Verteidigung ist nationale Angelegenheit. Noch jedenfalls. © Gambarini/dpa
München – Europa wird selbstbewusster, aber reicht das? Der frühere Europaabgeordnete und heutige Präsident der Paneuropa Union, Bernd Posselt (CSU), fordert mutige Schritte – und deutlich mehr Härte gegenüber Ungarn.
Herr Posselt, kann Europa ohne die USA bestehen?
Ich bin seit Jahrzehnten der Meinung, dass wir uns weiterentwickeln müssen zu Vereinigten Staaten von Europa mit einer supranationalen Verteidigungsunion und einer eigenen Armee. Wissen Sie, jeder US-Präsident kann eigenständig handeln oder zusammen mit der Nato. Wenn die USA aber anderes wollen als die Europäer, können die Europäer nicht eigenständig handeln. Eine faire Nato müsste auf Augenhöhe aufgebaut sein.
Verteidigung ist nach wie vor nationale Aufgabe. Wie müsste eine Verteidigungsunion aussehen?

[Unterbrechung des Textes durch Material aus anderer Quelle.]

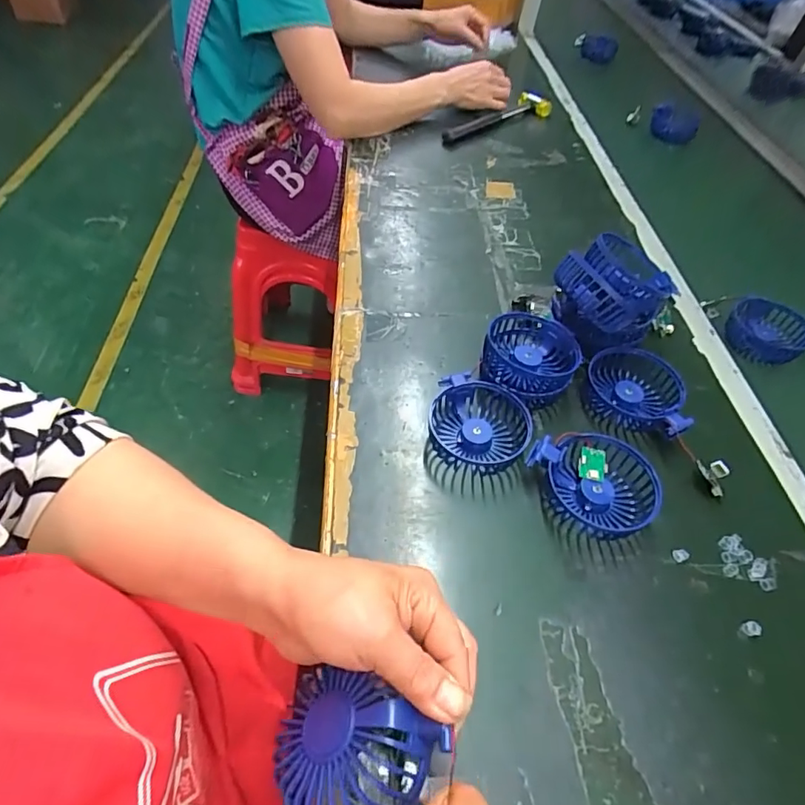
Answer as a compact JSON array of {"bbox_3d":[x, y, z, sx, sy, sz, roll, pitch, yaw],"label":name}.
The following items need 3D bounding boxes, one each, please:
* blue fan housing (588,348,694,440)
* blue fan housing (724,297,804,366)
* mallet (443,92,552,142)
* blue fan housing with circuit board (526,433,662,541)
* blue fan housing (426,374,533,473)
[{"bbox_3d":[0.226,-0.008,0.496,0.081,0.031,0.095,10,51,5],"label":"blue fan housing"},{"bbox_3d":[0.435,-0.085,0.610,0.084,0.041,0.084,1,51,-2],"label":"blue fan housing"},{"bbox_3d":[0.160,-0.496,0.899,0.237,0.036,0.053,-27,58,-21],"label":"mallet"},{"bbox_3d":[0.164,0.066,0.435,0.081,0.035,0.099,-31,59,-25],"label":"blue fan housing with circuit board"},{"bbox_3d":[0.069,0.020,0.465,0.087,0.034,0.081,17,52,11],"label":"blue fan housing"}]

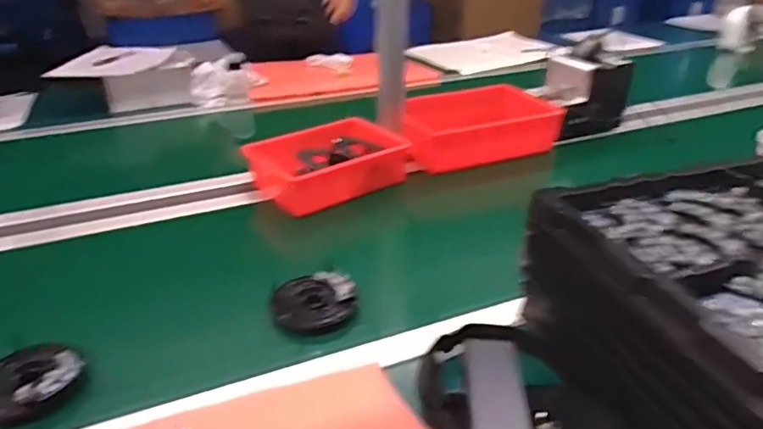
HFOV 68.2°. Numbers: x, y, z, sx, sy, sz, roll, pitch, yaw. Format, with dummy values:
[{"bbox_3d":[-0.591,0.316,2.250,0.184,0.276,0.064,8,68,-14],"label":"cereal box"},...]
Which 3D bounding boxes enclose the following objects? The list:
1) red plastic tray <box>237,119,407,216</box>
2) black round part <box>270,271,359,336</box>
[{"bbox_3d":[-0.090,-0.093,0.991,0.240,0.064,0.178,-20,34,-31],"label":"red plastic tray"},{"bbox_3d":[-0.083,0.106,0.692,0.098,0.031,0.098,-1,29,0],"label":"black round part"}]

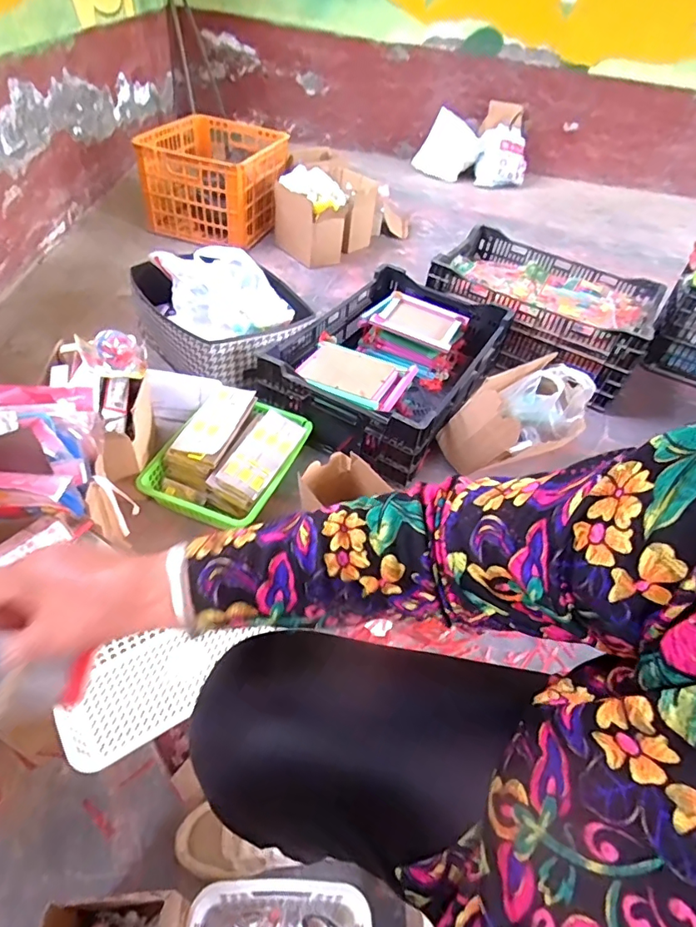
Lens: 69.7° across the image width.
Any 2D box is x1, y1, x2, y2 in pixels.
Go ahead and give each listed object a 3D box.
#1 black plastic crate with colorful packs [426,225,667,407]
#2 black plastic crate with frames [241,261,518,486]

Eine Koalition der Willigen, wie sie manche gerade fordern, fände ich gefährlich, weil sie nicht nachhaltig und nicht demokratisch kontrolliert wäre. Mittelfristig braucht es eine EU-basierte Verteidigungsgemeinschaft mit einer klaren außen- und sicherheitspolitischen Kompetenz, die als Ganzes mit Großbritannien und anderen zusammenarbeitet.
Die EU will massiv aufrüsten, aber einzelne Staaten fremdeln damit. Scheitern wir an dieser Aufgabe?
Wir müssen eine Doppelstrategie fahren und das machen, was im Moment zu machen ist. Womöglich macht vorerst nur ein Teil der EU-Staaten mit. Jetzt, da es akut um das Überleben der Ukraine und ganz Europas geht, wäre das in Ordnung, mittelfristig brauchen wir aber mehr. Wenn ich große Löcher in den Socken hab‘, muss ich die Löcher stopfen und gleichzeitig neue Socken stricken.
Auch Viktor Orbán, der immer wieder querschießt, ist in dieser Rechnung ein Problem…
…das endlich gelöst werden muss. Um Ungarn zu suspendieren, bräuchte es die Zustimmung aller anderen EU-Staaten. Orbán hatte bisher aber immer das Glück, ein Stützrad zu haben. Früher war das Polen, jetzt ist es der slowakische Ministerpräsident Robert Fico, der ihn schützt. Fico hat aber keine Mehrheit mehr im Parlament und könnte gestürzt werden, deshalb ist interessant, was in Rumänien passiert…
… wo ein Nationalist mit Kreml-Unterstützung Präsident werden will.
Dieser Versuch Russlands, Rumänien zu übernehmen, hat eine doppelte Funktion: Orbán als Interessenvertreter des Kremls braucht womöglich eine neue Stütze nach Fico. Außerdem ist Rumänien das Land, das die längste Grenze zur Ukraine hat und eine zentrale Rolle am Schwarzmeerufer spielt. Russlands Krieg ist auch ein Kampf ums Schwarze Meer. Rumänien zu stabilisieren, ist eine zentrale Aufgabe.
Und wenn Orbán doch eine neue Stütze findet?
Dann muss man vielleicht darüber nachdenken, die EU ohne Ungarn neu zu gründen. Revolutionäre Zeiten erfordern revolutionäre Maßnahmen.
Wie soll Europa enger zusammenwachsen, wenn der Nationalismus größer wird?
Es gibt gleichzeitig starke Integrationskräfte, die erkennen, dass irgendetwas das Vakuum der Amerikaner ausfüllen muss. Das können nur Vereinigte Staaten von Europa. Ich war dabei, als Ronald Reagan vor 40 Jahren im Europaparlament sprach. Da sagte er wörtlich: „Europa, geliebtes Europa, Du bist größer als Du glaubst, werde endlich Du selbst.“ Und Trump sagt heute, die EU sei gegründet worden, um Amerika zu schaden.
Sollten wir unter den französischen Atomschutzschirm schlüpfen?
Kurzfristig ja. Aber auch hier gilt: Das eine tun und das andere nicht lassen. Wir sollten uns nicht langfristig von einem einzelnen Land abhängig machen, sonst ist irgendwann Frau Le Pen unser Atomschirm. Langfristig braucht eine europäische Verteidigungsunion einen eigenen Atomschirm. Ich hoffe übrigens, dass wir auch auf den US-Schutz weiter zählen können. Aber dann dürfen wir auf keinen Fall wieder in den Tiefschlaf der letzten 75 Jahre versinken. Der nächste Trump kommt bestimmt.